Будкову поездка Терехова в совхоз не понравилась. «Там в России люди в райкомах из-за путевок дерутся, а вы нам приводите всяких…» Но все же оформить Арсеньеву он согласился, потому что не хотел ссориться с Зименко. А Терехов знал: придет день, и Будков припомнит ему Арсеньеву, сощурит свои карие глаза и скажет: «Ну вот, видите, погнались вы за модным, перевоспитывать-то теперь модно, а вышел конфуз». Об этом взгляде прищуренных глаз Будкова Терехов не забывал, и оглядка на них осложняла его отношения с Арсеньевой. Как только оказывался Терехов рядом с Арсеньевой, он вспоминал о своей ответственности за ее новую жизнь, становился прямым и неестественным.
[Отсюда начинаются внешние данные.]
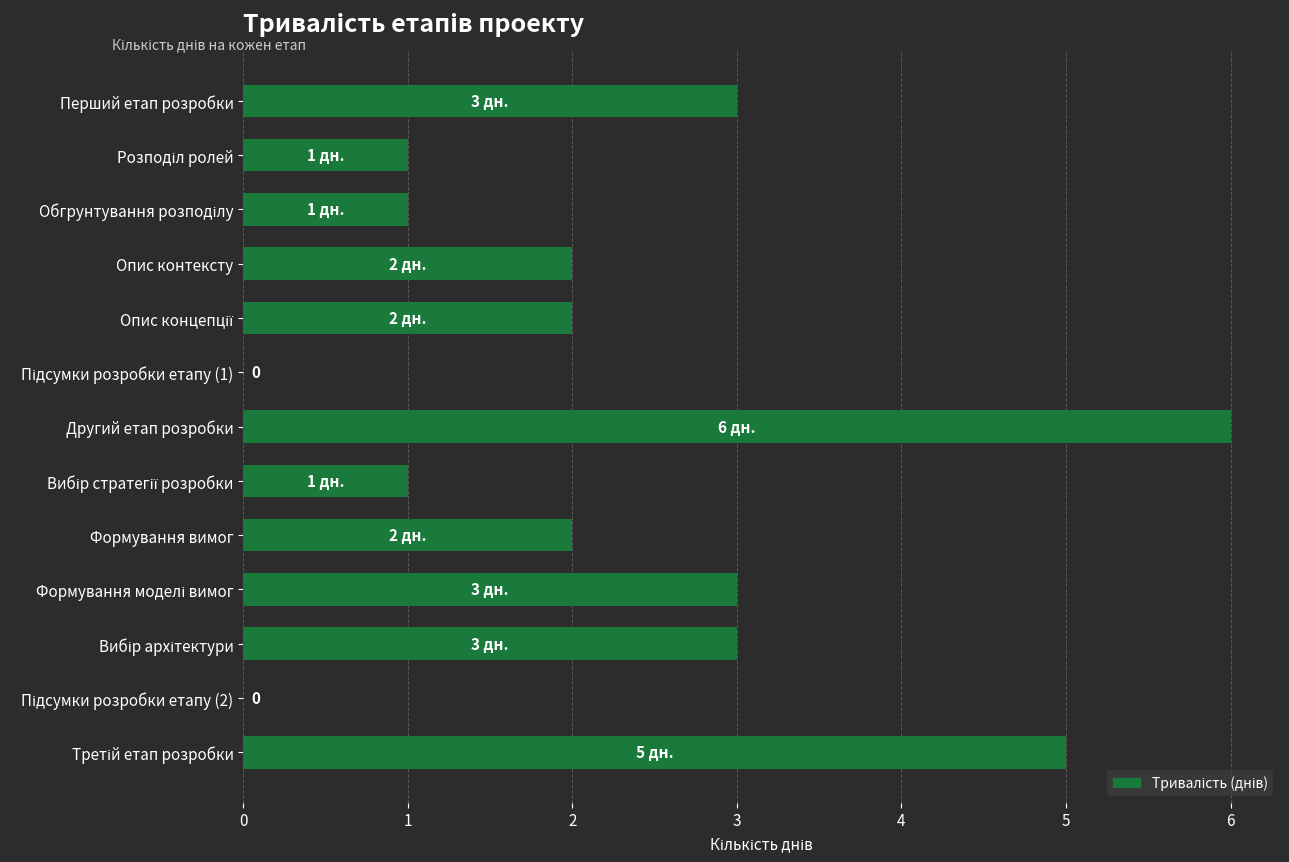

How many series are shown in this chart?

1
Он старался казаться лучше, чем он был на самом деле, употреблял правильные слова, понимал, что это глупо, но поделать с собой ничего не мог. Может, из-за этого дурацкого состояния и Арсеньевой жилось не сладко. Работа у нее совсем не клеилась, а по вечерам сидела она одна, повязанная платком, как монашка, печальная и немая, и на все приглашения говорила «нет». И сейчас, когда она бинтовала Терехову ладони, чувствовал он себя неловко и все ждал, когда она закончит свое дело и можно будет уйти из этой комнаты, сбежать в столовую, в поселковый их культурный центр, где собирались сегодня любители драматического искусства, большие мастера, и где была Илга.
– Спасибо, – кивнул Терехов. – Теперь хорошо.
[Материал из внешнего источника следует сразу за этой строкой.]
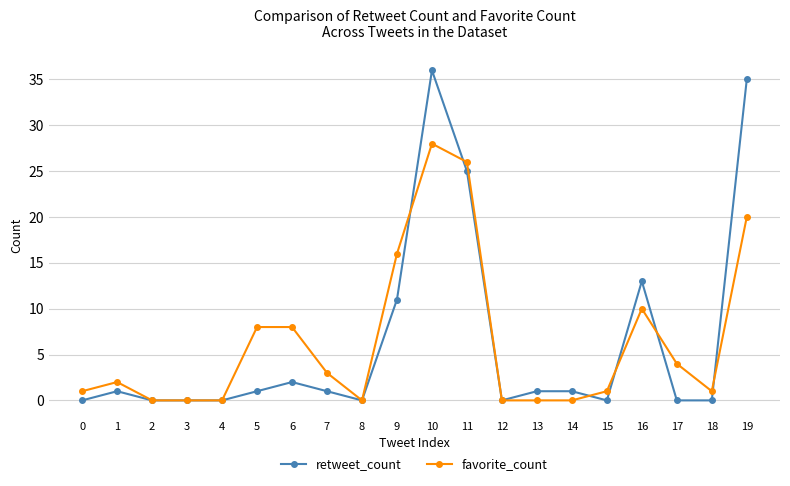

Is this an area chart (filled region under the line)?

No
– Вы садитесь, – сказала Арсеньева. – Вот же стул. Садись.
– Я хотел… Мне… Ну ладно, я посижу чуть-чуть…
Она попробовала улыбнуться, и губы Терехова тут же разошлись, но ее улыбка быстро погасла, и она сидела и смотрела на дождевые капли, ползущие по черному стеклу.
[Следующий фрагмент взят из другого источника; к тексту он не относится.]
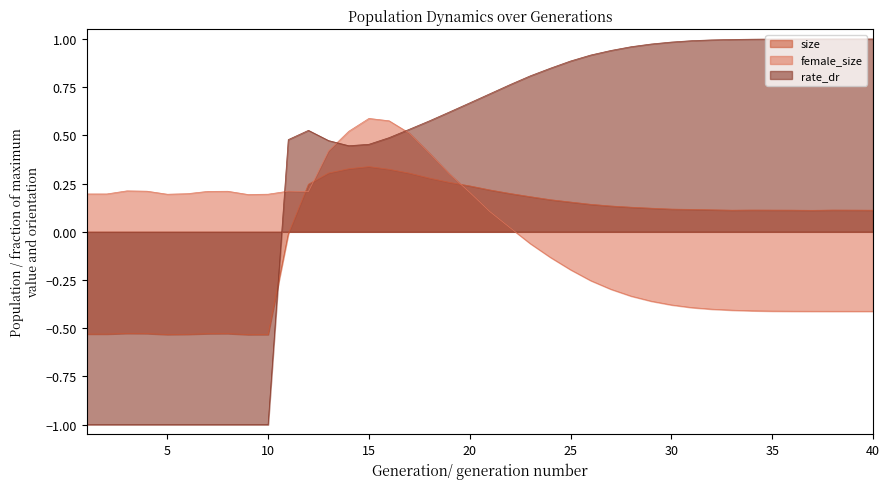

How many negative values does the female_size series have?

18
– Погода жуткая, – сказал Терехов.
Она кивнула, прошептала:
– И до Абакана не доберешься…
Значит, думала все время о своем летчике и о том, что в Абакане на почтамте ждет не дождется ее воронежское письмо. Терехов поглядывал на Арсеньеву и все удивлялся ее красоте. Не разглядел он ее в первый раз, там, в совхозе, невзрачной и несчастной
– Илга ничего не говорила, – спросил Терехов, – когда придет?..
– Нет, – сказала Арсеньева.
Терехов хотел встать и уйти, но в дверь постучали. Постучали резко и вместе с тем игриво.
– Войдите, – сказала Арсеньева.
Дверь заскрипела, и бурая медвежья лапа появилась, лапа была с наманикюренными когтями, здоровая, продвинулась из-за двери и вцепилась в ее никелированную ручку. Арсеньева растерянно взглянула на Терехова, а Терехов усмехнулся. Дверь приоткрылась, и Чеглинцев, помахивая медвежьей лапой, ввалился в комнату. Грудь колесом, глаза сытые и хмельные.
– А, и начальник тут! – обрадовался Чеглинцев. – Понятно. По естественным нуждам…
Чеглинцев попытался засунуть лапу в карман брюк, уважительно раскланялся перед Арсеньевой, распрямился с трудом.
– Не знаю, к кому он, губернатор-директор, а я – так к тебе. Хотя и он знаю, к кому…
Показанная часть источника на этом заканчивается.